12. A compound semiconductor element comprising a base plate of an electrically conductive material, a compound semiconductor region formed on a main surface of said base plate, and electrodes formed on one main surface of said compound semiconductor region for electrical connection of one of said electrodes to said base plate,

a notch being formed to extend in the thickness direction from one main surface of said compound semiconductor region to a boundary surface between said compound semiconductor region and base plate, and

an insulating protective layer covering a side surface of said compound semiconductor region exposed to said notch,

wherein said insulating protective layer is formed of a silicon nitride film, and

one main surface of said compound semiconductor region is coated with an insulating protective film of silicon oxide.

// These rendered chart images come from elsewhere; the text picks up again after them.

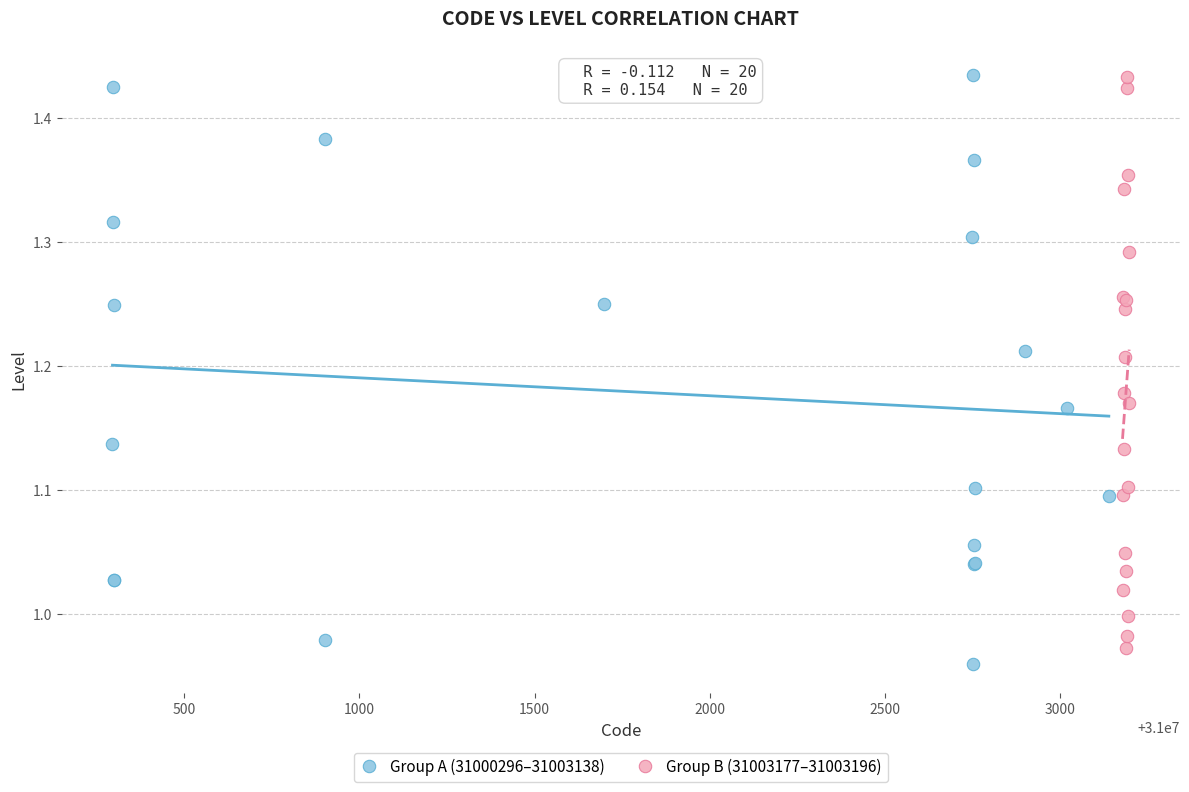

What are all the series names shown in the legend?

Group A (31000296–31003138), Group B (31003177–31003196)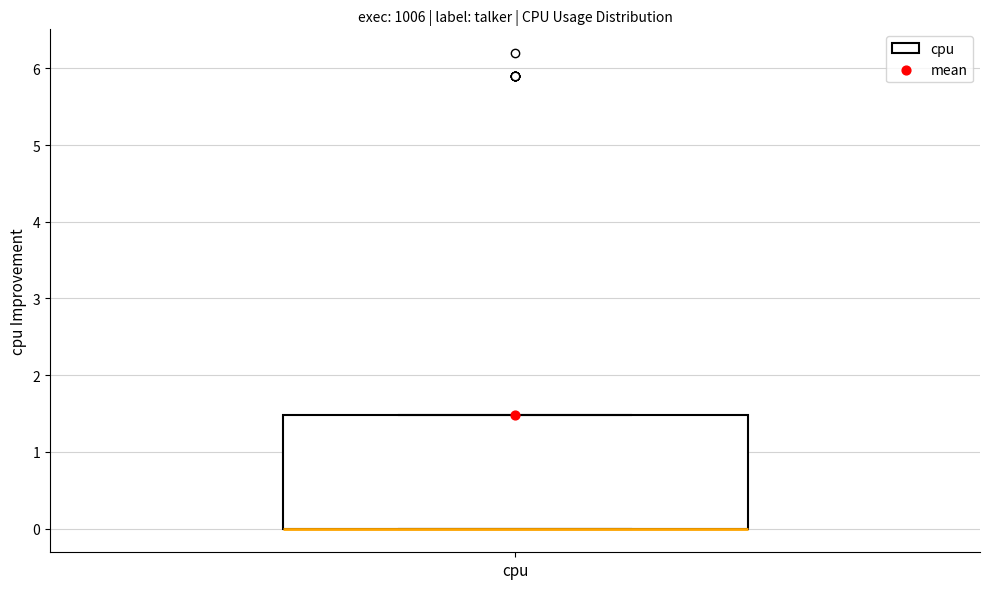

Where is the lower edge of the box for cpu on the y-axis? The values are not printed on the chart, so give them approximately, as read against the axis.

0.0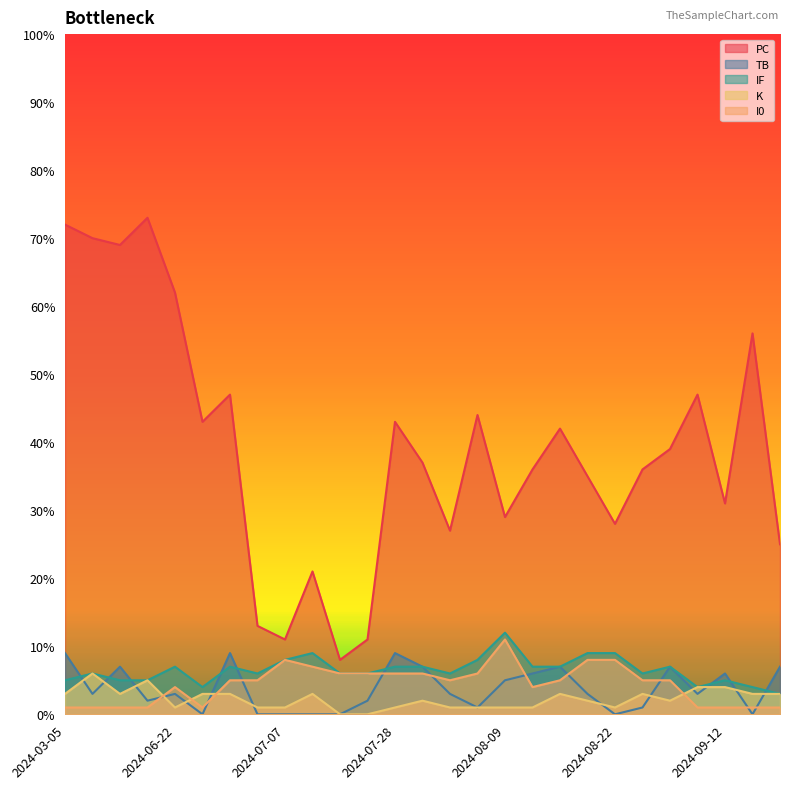

Reading right to left, list all the values displayed in this chart.

PC: 25	56	31	47	39	36	28	35	42	36	29	44	27	37	43	11	8	21	11	13	47	43	62	73	69	70	72
TB: 7	0	6	3	7	1	0	3	7	6	5	1	3	7	9	2	0	0	0	0	9	0	3	2	7	3	9
IF: 3	4	5	4	7	6	9	9	7	7	12	8	6	7	7	6	6	9	8	6	7	4	7	5	5	6	5
K: 3	3	4	4	2	3	1	2	3	1	1	1	1	2	1	0	0	3	1	1	3	3	1	5	3	6	3
I0: 1	1	1	1	5	5	8	8	5	4	11	6	5	6	6	6	6	7	8	5	5	1	4	1	1	1	1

13. The compound semiconductor element of claim 12, wherein said notch extends beyond the boundary surface between said base plate and compound semiconductor region toward the other main surface of said base plate,

said insulating protective layer is formed across said boundary surface on exposed side surfaces of said compound semiconductor region and base plate to said notch, and

said insulating protective layer has an extension in contact to an upper surface of said base plate exposed to a bottom surface of said notch.

14. The compound semiconductor element of claim 12, wherein said notch is formed into a loop around an outer periphery of the compound semiconductor element, and

said insulating protective layer covers a side surface of said notch.

15. The compound semiconductor element of claim 12, wherein said base plate is a silicon monocrystalline base plate, and

said compound semiconductor region is of a gallium nitride compound.

16. The compound semiconductor element of claim 12, wherein the element is a semiconductor device for high frequency and high power.

17. The compound semiconductor element of claim 12, wherein said insulating protective film of silicon oxide covers one main surface of said compound semiconductor region between two electrodes.

18. The compound semiconductor element of claim 12, wherein the insulating protective layer seals the side surface of the compound semiconductor region formed on a substrate of silicon monocrystallization and can prevent generation of electric discharge between the substrate and the compound semiconductor region.

19. The compound semiconductor element of claim 1, comprising a wiring or lead wire for electrically connecting between an anode electrode of the electrodes and the base plate.